## Text section
--- --- ---
Bleeding is nature’s way of cleaning a wound, so antiseptics and antibiotics are needed only rarely.  If the wound is less than perfectly clean, I apply some iodine tincture to it, BUT NOT RIGHT AWAY, because it hurts!  Wait until you see slight redness, giving it a couple of days, before using an antiseptic. Iodine tincture is less disruptive of bandage adhesive than vitamin E oil, and may be applied sooner, but sparingly. (You will need to carefully remove the outer covering bandages to do this, of course, but you will want to see how the wound is coming anyway.)  No need to remove the butterflies; just touch the iodine applicator to the exposed edge of the wound and it will be drawn in by itself. One or two applications is usually enough if you then follow up with the vitamin E treatment as mentioned above.

In summary:
1. Pressure to stop blood flow.
2. Dry the wound.
3. Butterfly bandage(s) applied with a stretch.
4. Cover with band-aid(s)
5. Add topical vitamin E after healing is well underway.
--- --- ---
## Task instructions
(1) List the steps given in the wound-care text's summary, in order.
(2) Reproduce the part of the wound-care text that opens with the words containing "Bleeding is nature’s" and closes with "as mentioned above.".

## The data
--- --- ---
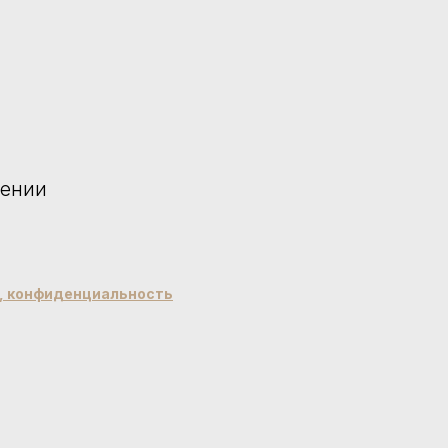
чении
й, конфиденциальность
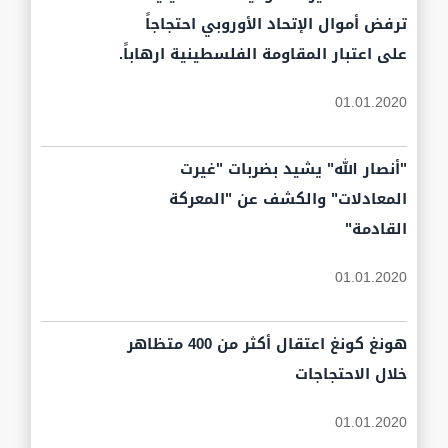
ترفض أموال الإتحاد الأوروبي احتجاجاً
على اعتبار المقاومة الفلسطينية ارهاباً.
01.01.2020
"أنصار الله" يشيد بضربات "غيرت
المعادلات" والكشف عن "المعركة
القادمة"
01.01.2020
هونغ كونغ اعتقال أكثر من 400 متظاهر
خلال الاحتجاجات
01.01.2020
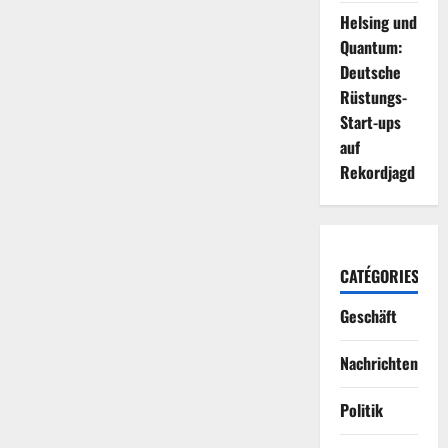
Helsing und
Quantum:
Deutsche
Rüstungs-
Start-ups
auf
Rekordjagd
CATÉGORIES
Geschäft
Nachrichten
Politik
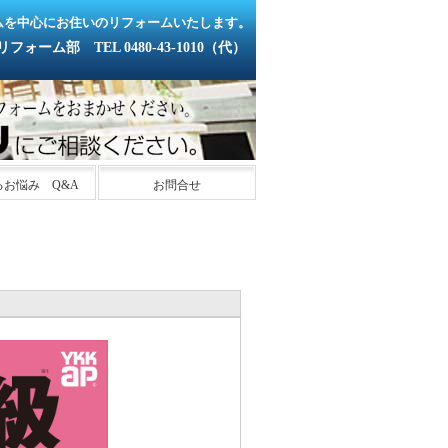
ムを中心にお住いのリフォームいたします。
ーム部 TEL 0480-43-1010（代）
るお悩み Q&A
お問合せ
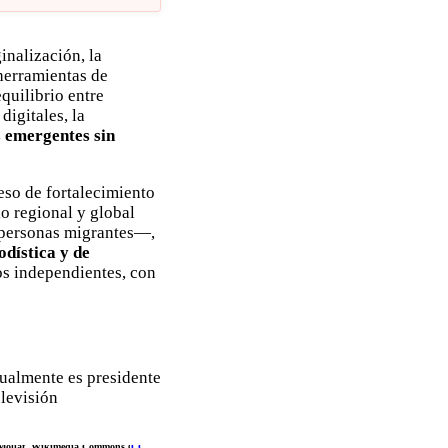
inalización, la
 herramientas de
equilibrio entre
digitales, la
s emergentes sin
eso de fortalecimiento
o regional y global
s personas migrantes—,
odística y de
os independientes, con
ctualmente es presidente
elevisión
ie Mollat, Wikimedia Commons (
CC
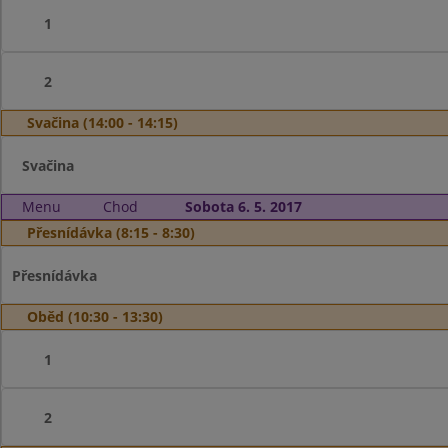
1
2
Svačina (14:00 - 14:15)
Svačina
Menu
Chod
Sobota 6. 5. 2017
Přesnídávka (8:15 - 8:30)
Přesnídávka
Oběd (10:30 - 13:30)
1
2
--- --- ---
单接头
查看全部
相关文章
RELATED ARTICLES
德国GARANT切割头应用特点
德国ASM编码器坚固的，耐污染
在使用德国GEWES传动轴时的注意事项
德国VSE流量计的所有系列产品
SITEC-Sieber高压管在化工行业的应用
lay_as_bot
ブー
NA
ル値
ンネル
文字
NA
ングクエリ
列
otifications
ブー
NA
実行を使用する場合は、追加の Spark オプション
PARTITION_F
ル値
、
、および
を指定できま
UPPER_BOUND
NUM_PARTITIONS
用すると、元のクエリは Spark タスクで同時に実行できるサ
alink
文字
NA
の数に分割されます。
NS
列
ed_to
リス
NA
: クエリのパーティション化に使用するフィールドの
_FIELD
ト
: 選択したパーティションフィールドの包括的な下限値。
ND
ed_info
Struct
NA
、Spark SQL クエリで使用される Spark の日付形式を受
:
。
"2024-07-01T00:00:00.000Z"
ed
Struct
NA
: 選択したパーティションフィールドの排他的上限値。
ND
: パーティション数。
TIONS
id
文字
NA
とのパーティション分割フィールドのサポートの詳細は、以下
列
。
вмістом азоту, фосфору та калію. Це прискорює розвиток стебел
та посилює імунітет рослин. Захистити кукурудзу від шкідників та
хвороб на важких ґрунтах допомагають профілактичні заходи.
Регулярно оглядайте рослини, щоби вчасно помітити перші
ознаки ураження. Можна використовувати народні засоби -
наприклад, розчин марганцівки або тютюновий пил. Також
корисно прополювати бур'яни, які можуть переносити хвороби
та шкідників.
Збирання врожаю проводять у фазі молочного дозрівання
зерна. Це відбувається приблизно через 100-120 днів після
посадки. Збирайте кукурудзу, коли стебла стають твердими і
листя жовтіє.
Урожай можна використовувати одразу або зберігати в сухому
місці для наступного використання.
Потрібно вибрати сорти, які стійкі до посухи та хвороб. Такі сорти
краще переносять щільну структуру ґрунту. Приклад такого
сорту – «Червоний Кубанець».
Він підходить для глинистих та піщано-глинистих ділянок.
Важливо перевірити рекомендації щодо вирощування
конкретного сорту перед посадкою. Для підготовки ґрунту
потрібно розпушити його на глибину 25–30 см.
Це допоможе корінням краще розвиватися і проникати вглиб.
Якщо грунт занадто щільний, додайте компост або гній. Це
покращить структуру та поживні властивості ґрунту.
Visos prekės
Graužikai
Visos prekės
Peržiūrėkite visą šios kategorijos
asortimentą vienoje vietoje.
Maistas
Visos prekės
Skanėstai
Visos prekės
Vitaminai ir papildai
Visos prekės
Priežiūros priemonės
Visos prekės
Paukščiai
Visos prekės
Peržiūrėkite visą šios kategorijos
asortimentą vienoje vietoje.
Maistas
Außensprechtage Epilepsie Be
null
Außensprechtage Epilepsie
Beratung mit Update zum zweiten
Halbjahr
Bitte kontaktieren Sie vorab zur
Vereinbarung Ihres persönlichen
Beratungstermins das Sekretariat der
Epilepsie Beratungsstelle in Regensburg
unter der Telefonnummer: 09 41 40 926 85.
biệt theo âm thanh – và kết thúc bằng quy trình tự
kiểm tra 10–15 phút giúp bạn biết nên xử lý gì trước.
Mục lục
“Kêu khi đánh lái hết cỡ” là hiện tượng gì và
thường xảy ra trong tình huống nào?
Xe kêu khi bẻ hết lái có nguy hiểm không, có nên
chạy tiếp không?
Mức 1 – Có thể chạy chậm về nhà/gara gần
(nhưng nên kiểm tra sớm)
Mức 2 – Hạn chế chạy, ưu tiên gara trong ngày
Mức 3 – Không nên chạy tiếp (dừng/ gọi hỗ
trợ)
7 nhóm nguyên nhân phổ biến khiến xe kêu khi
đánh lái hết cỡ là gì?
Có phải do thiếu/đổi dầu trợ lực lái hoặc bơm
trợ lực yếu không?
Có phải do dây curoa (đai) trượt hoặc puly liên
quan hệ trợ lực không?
--- --- ---
## Answers to the tasks
(1)
1. Pressure to stop blood flow.
2. Dry the wound.
3. Butterfly bandage(s) applied with a stretch.
4. Cover with band-aid(s)
5. Add topical vitamin E after healing is well underway.

(2)
Bleeding is nature’s way of cleaning a wound, so antiseptics and antibiotics are needed only rarely.  If the wound is less than perfectly clean, I apply some iodine tincture to it, BUT NOT RIGHT AWAY, because it hurts!  Wait until you see slight redness, giving it a couple of days, before using an antiseptic. Iodine tincture is less disruptive of bandage adhesive than vitamin E oil, and may be applied sooner, but sparingly. (You will need to carefully remove the outer covering bandages to do this, of course, but you will want to see how the wound is coming anyway.)  No need to remove the butterflies; just touch the iodine applicator to the exposed edge of the wound and it will be drawn in by itself. One or two applications is usually enough if you then follow up with the vitamin E treatment as mentioned above.